Methods The C57BL/6J male mice were used to establish a TAC model, and randomly divided into sham operation group (Sham group), R547 group, TAC group and TAC + R547 group. The R547 group were intraperitoneally injected with 10 mg/kg R547 (once every other day for 3 weeks). After 3 weeks of surgery, the cardiac function was assessed by echocardiography, the fibrosis levels were observed by HE/Masson staining, and the protein expression levels of CDK1/2/4, Collagen I and transforming growth factor-β (TGF-β)/Smad3 were detected by Western blotting.

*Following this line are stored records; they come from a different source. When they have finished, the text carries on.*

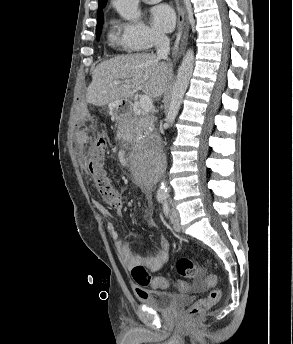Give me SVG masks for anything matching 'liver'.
I'll list each match as a JSON object with an SVG mask.
<instances>
[{
	"label": "liver",
	"instance_id": "obj_1",
	"mask_svg": "<svg viewBox=\"0 0 293 344\" xmlns=\"http://www.w3.org/2000/svg\"><path fill=\"white\" fill-rule=\"evenodd\" d=\"M170 73L168 65L153 53L121 55L103 61L94 69L86 100L104 106L132 98L139 90L158 98L166 90Z\"/></svg>",
	"mask_w": 293,
	"mask_h": 344
}]
</instances>
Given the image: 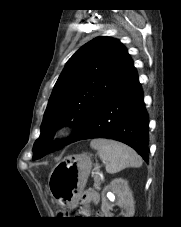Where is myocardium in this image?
I'll list each match as a JSON object with an SVG mask.
<instances>
[{"label": "myocardium", "instance_id": "obj_1", "mask_svg": "<svg viewBox=\"0 0 181 227\" xmlns=\"http://www.w3.org/2000/svg\"><path fill=\"white\" fill-rule=\"evenodd\" d=\"M56 134L59 135V136L63 135L64 134V129L63 128H58L56 130Z\"/></svg>", "mask_w": 181, "mask_h": 227}]
</instances>
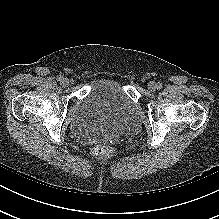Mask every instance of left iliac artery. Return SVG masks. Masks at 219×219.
<instances>
[{"label":"left iliac artery","instance_id":"left-iliac-artery-1","mask_svg":"<svg viewBox=\"0 0 219 219\" xmlns=\"http://www.w3.org/2000/svg\"><path fill=\"white\" fill-rule=\"evenodd\" d=\"M162 88V83L158 82L157 83V89H161Z\"/></svg>","mask_w":219,"mask_h":219}]
</instances>
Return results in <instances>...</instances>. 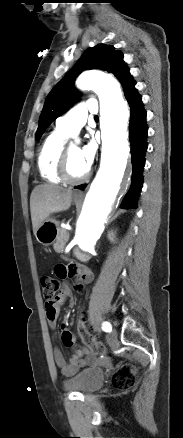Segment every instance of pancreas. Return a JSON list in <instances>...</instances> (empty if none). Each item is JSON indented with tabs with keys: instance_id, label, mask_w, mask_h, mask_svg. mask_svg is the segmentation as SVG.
Returning a JSON list of instances; mask_svg holds the SVG:
<instances>
[{
	"instance_id": "obj_1",
	"label": "pancreas",
	"mask_w": 183,
	"mask_h": 438,
	"mask_svg": "<svg viewBox=\"0 0 183 438\" xmlns=\"http://www.w3.org/2000/svg\"><path fill=\"white\" fill-rule=\"evenodd\" d=\"M68 240H69V232H67L65 229H60L56 243L53 245L54 250L57 253H63Z\"/></svg>"
}]
</instances>
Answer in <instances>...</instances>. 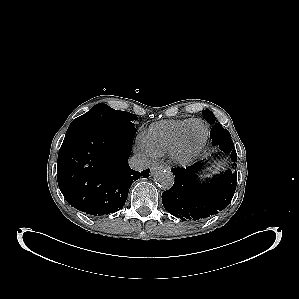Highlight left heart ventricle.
Masks as SVG:
<instances>
[{
  "mask_svg": "<svg viewBox=\"0 0 299 299\" xmlns=\"http://www.w3.org/2000/svg\"><path fill=\"white\" fill-rule=\"evenodd\" d=\"M204 134V126L201 123L191 124L184 136L182 152L188 154L194 151L201 144Z\"/></svg>",
  "mask_w": 299,
  "mask_h": 299,
  "instance_id": "1",
  "label": "left heart ventricle"
}]
</instances>
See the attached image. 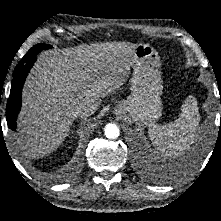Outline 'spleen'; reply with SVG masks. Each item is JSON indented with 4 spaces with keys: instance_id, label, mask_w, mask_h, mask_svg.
<instances>
[{
    "instance_id": "3e777b00",
    "label": "spleen",
    "mask_w": 221,
    "mask_h": 221,
    "mask_svg": "<svg viewBox=\"0 0 221 221\" xmlns=\"http://www.w3.org/2000/svg\"><path fill=\"white\" fill-rule=\"evenodd\" d=\"M200 115L197 102L189 96L181 107L179 118L168 124L151 123L148 133L158 153L166 157H179L199 136Z\"/></svg>"
}]
</instances>
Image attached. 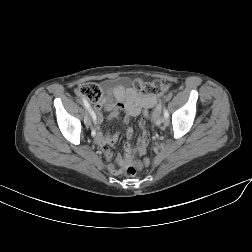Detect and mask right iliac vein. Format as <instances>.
<instances>
[{
    "mask_svg": "<svg viewBox=\"0 0 252 252\" xmlns=\"http://www.w3.org/2000/svg\"><path fill=\"white\" fill-rule=\"evenodd\" d=\"M84 122L87 126H91L92 125V118H91V114H87L85 116Z\"/></svg>",
    "mask_w": 252,
    "mask_h": 252,
    "instance_id": "1",
    "label": "right iliac vein"
}]
</instances>
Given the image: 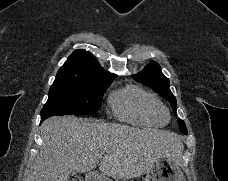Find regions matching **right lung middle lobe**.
Masks as SVG:
<instances>
[{"instance_id": "obj_1", "label": "right lung middle lobe", "mask_w": 228, "mask_h": 181, "mask_svg": "<svg viewBox=\"0 0 228 181\" xmlns=\"http://www.w3.org/2000/svg\"><path fill=\"white\" fill-rule=\"evenodd\" d=\"M111 81L80 84L53 83L41 110V121L53 115H85L101 108V100Z\"/></svg>"}]
</instances>
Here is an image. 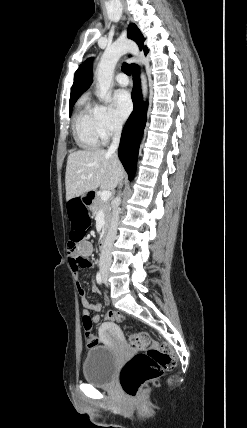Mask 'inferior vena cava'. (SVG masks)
I'll list each match as a JSON object with an SVG mask.
<instances>
[{
	"instance_id": "inferior-vena-cava-1",
	"label": "inferior vena cava",
	"mask_w": 247,
	"mask_h": 428,
	"mask_svg": "<svg viewBox=\"0 0 247 428\" xmlns=\"http://www.w3.org/2000/svg\"><path fill=\"white\" fill-rule=\"evenodd\" d=\"M114 137L112 140V143L108 149V154L111 155H115L117 156V149L119 147V143H120V137H121V131H122V124L121 123H115L114 127ZM119 184L121 185V180L119 182ZM121 203V198L120 196L116 197L115 201H114V208H113V212H112V219H111V224H110V228L109 231L107 233L105 242L103 244L102 250H101V254H100V262L99 265L102 268H109L112 262V247H113V243L116 239V235H117V227H118V223H119V210H118V206Z\"/></svg>"
}]
</instances>
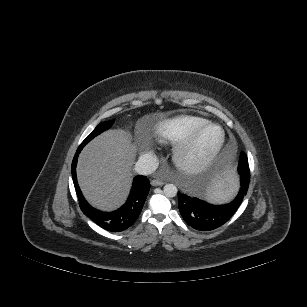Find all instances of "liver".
I'll list each match as a JSON object with an SVG mask.
<instances>
[{"mask_svg":"<svg viewBox=\"0 0 307 307\" xmlns=\"http://www.w3.org/2000/svg\"><path fill=\"white\" fill-rule=\"evenodd\" d=\"M136 152L130 132L121 129L106 131L84 147L78 159L77 178L92 206L112 211L125 202Z\"/></svg>","mask_w":307,"mask_h":307,"instance_id":"obj_1","label":"liver"}]
</instances>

Results Compared with the Sham group, the left ventricular ejection fraction (LVEF), left ventricular fractional shortening (LVFS), and left ventricular anterior/posterior wall thickness (LVAWd/LVPWd) significantly increased in the TAC group (P ＜ 0.01). There were statistical differences in the LVEF, LVFS and LVAWd/LVPWd between the TAC + R547 group and Sham group (P ＞ 0.05). Histologically, the fibers in the TAC + R547 group were arranged more regularly, and the collagen deposition was reduced compared with the TAC group (P ＜ 0.01). The results of Western blotting showed that protein expression levels of CDK1/2/4, Collagen I, and TGF-β/Smad3 pathways were significantly downregulated in the TAC + R547 group (P ＜ 0.01).

Conclusions R547 alleviates TAC-induced myocardial fibrosis by inhibiting CDK1/2/4 and regulating the TGF-β/Smad3 signaling pathway.